As a practical matter, however, proper judicial review of this case is not possible without a transcript of the hearing. Therefore, in order to protect Plaintiff's right of judicial review, it will be necessary to remand the case in order that the Secretary may locate the hearing tape or conduct a de novo hearing if the tape cannot be located. 1" Because the Secretary has not made a showing of good cause in support of the motion for remand and because the delay occasioned by the Secretary's unexplained loss of the hearing tape severely prejudices Plaintiff, the Court shall exercise its power to redress the prejudice that accrues to Plaintiff as a result of the Secretary's conduct. See Alameda, supra; Montrose, supra. Accordingly, the Secretary shall reinstate the Plaintiff's benefits retroactively to the date of the initial termination and continue payment of them until such time as the Secretary renders a final judgment.
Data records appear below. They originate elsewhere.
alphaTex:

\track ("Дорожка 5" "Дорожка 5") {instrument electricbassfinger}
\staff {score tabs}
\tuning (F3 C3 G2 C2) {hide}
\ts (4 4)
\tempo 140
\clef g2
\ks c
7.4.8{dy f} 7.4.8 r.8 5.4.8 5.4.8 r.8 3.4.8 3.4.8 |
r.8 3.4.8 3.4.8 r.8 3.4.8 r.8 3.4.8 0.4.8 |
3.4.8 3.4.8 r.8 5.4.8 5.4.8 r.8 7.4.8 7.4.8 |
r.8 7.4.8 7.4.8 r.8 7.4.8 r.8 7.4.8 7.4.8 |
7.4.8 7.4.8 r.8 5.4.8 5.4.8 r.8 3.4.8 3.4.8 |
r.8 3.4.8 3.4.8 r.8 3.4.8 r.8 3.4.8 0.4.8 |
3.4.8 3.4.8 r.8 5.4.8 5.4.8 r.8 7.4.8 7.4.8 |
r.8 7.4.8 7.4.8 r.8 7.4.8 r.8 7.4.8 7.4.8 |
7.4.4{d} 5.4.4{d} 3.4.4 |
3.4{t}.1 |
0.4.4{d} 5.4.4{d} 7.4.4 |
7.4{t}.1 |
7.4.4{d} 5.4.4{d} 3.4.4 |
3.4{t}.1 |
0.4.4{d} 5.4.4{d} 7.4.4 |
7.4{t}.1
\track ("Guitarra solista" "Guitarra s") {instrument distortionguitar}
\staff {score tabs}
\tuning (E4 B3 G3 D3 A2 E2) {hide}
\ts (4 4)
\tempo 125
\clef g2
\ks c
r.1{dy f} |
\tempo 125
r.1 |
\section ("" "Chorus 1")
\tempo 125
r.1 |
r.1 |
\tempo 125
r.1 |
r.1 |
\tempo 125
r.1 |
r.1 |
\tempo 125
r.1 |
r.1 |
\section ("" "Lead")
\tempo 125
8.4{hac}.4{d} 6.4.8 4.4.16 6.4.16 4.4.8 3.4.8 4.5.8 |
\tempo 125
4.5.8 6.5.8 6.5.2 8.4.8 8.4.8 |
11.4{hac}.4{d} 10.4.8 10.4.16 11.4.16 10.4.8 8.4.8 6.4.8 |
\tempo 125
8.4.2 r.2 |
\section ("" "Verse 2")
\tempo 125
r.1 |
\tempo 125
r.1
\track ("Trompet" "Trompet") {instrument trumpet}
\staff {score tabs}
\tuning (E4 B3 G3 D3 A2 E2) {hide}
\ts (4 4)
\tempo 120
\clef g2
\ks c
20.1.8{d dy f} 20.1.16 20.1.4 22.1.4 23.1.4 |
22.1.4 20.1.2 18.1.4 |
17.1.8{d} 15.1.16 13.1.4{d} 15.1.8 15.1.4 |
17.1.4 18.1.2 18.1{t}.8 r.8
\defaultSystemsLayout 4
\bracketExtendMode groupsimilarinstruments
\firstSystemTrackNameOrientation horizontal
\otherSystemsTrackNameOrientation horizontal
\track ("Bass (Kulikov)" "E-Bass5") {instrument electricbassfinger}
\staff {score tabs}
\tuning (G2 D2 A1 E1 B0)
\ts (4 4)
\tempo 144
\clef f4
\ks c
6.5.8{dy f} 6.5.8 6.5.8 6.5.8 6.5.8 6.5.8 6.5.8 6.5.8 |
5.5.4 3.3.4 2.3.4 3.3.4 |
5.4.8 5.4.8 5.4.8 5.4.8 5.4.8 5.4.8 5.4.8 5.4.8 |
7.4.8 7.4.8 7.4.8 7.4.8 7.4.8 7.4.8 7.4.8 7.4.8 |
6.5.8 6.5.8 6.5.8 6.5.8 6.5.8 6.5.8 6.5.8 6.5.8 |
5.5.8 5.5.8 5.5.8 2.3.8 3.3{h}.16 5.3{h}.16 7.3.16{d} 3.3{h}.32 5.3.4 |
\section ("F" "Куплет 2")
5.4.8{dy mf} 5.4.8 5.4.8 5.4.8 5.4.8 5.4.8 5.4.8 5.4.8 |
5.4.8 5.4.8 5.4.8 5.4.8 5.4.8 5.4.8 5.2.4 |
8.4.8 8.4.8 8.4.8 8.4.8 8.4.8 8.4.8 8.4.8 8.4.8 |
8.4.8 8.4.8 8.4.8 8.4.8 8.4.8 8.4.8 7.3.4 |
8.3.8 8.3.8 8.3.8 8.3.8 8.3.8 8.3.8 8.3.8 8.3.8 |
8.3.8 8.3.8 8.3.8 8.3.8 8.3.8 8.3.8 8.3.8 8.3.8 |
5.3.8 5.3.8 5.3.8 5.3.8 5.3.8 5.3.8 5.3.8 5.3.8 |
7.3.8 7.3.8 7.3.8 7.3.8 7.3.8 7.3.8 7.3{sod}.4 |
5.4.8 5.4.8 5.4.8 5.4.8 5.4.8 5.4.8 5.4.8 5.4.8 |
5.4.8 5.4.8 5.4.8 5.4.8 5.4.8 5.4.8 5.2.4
(1) that the Secretary's Motion to Remand be, and is hereby, GRANTED;

(2) that Plaintiff's Motion for Judgment on the Pleadings be, and is hereby, DENIED; and

(3) that Plaintiff's Motion for Order of Interim Benefits be, and is hereby, GRANTED; and the Secretary is ORDERED to reinstate and continue payment of said benefits (including all benefits unpaid to the date of such commencement) with all due expedition.


1. The Secretary also has moved for remand pursuant to the Social Security Disability Benefits Reform Act of 1984, which provides that the Court shall remand "all actions relating to medical improvement" pending before the Court on September 19, 1984. Pub. L. 98-460, § 2(d) (2). The Secretary contends that "it is clear from the papers filed in this case that 'medical improvement' is an issue" in this case. The Court has determined, on the contrary, that it is not possible to determine the nature of this case at this point, largely because the Secretary has neglected her duty to timely file an answer and a transcript of the administrative record. Therefore, remand is granted only on the grounds stated in the text of this opinion.